Given exercise: Can you recast the items below as a numbered list, starting at their first line and ending with the line that contains "country: French Polynesia", with any blank lines dropped?
################
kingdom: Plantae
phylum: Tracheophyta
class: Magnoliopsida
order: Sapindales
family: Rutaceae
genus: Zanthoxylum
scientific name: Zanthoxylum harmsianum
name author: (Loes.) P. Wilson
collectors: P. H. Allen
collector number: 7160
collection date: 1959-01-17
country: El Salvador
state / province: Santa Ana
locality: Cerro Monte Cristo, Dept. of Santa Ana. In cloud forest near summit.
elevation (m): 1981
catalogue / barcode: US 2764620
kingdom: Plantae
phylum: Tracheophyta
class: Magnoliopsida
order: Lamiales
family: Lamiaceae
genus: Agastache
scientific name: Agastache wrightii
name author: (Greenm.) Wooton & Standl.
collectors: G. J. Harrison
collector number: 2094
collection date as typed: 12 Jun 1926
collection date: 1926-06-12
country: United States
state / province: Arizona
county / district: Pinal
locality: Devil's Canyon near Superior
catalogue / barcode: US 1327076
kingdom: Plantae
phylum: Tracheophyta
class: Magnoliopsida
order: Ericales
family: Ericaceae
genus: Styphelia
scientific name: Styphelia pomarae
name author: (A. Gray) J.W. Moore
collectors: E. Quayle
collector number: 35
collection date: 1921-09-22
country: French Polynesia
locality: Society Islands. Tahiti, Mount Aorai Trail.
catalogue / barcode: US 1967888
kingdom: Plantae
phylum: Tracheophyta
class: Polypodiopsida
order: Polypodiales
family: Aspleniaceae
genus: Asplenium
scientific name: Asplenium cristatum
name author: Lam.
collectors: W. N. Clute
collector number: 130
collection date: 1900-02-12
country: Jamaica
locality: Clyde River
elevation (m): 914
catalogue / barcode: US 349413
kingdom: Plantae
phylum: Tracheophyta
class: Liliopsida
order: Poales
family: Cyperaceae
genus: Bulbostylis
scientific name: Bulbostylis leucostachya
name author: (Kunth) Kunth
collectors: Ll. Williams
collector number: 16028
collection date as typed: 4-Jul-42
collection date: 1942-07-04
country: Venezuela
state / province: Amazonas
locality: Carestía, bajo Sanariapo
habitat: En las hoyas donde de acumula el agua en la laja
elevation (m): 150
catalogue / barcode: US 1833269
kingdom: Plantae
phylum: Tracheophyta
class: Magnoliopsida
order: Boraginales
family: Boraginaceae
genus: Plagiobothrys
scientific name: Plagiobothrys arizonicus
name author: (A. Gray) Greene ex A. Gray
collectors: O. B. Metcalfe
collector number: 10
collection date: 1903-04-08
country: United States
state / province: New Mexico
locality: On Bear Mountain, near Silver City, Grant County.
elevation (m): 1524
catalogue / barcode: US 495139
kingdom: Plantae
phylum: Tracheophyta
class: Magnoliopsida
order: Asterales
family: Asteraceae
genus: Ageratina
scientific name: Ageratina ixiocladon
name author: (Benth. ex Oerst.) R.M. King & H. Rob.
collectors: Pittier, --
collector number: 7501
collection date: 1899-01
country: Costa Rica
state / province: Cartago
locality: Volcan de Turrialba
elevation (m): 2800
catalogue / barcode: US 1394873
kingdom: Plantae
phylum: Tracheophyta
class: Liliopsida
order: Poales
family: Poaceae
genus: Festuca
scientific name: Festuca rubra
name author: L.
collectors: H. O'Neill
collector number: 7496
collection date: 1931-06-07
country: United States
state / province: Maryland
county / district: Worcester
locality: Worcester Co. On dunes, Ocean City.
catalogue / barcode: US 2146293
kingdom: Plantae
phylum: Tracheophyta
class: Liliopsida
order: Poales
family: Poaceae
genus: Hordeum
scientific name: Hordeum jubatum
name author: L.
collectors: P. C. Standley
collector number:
################
Output for this exercise:
1. kingdom: Plantae
2. phylum: Tracheophyta
3. class: Magnoliopsida
4. order: Sapindales
5. family: Rutaceae
6. genus: Zanthoxylum
7. scientific name: Zanthoxylum harmsianum
8. name author: (Loes.) P. Wilson
9. collectors: P. H. Allen
10. collector number: 7160
11. collection date: 1959-01-17
12. country: El Salvador
13. state / province: Santa Ana
14. locality: Cerro Monte Cristo, Dept. of Santa Ana. In cloud forest near summit.
15. elevation (m): 1981
16. catalogue / barcode: US 2764620
17. kingdom: Plantae
18. phylum: Tracheophyta
19. class: Magnoliopsida
20. order: Lamiales
21. family: Lamiaceae
22. genus: Agastache
23. scientific name: Agastache wrightii
24. name author: (Greenm.) Wooton & Standl.
25. collectors: G. J. Harrison
26. collector number: 2094
27. collection date as typed: 12 Jun 1926
28. collection date: 1926-06-12
29. country: United States
30. state / province: Arizona
31. county / district: Pinal
32. locality: Devil's Canyon near Superior
33. catalogue / barcode: US 1327076
34. kingdom: Plantae
35. phylum: Tracheophyta
36. class: Magnoliopsida
37. order: Ericales
38. family: Ericaceae
39. genus: Styphelia
40. scientific name: Styphelia pomarae
41. name author: (A. Gray) J.W. Moore
42. collectors: E. Quayle
43. collector number: 35
44. collection date: 1921-09-22
45. country: French Polynesia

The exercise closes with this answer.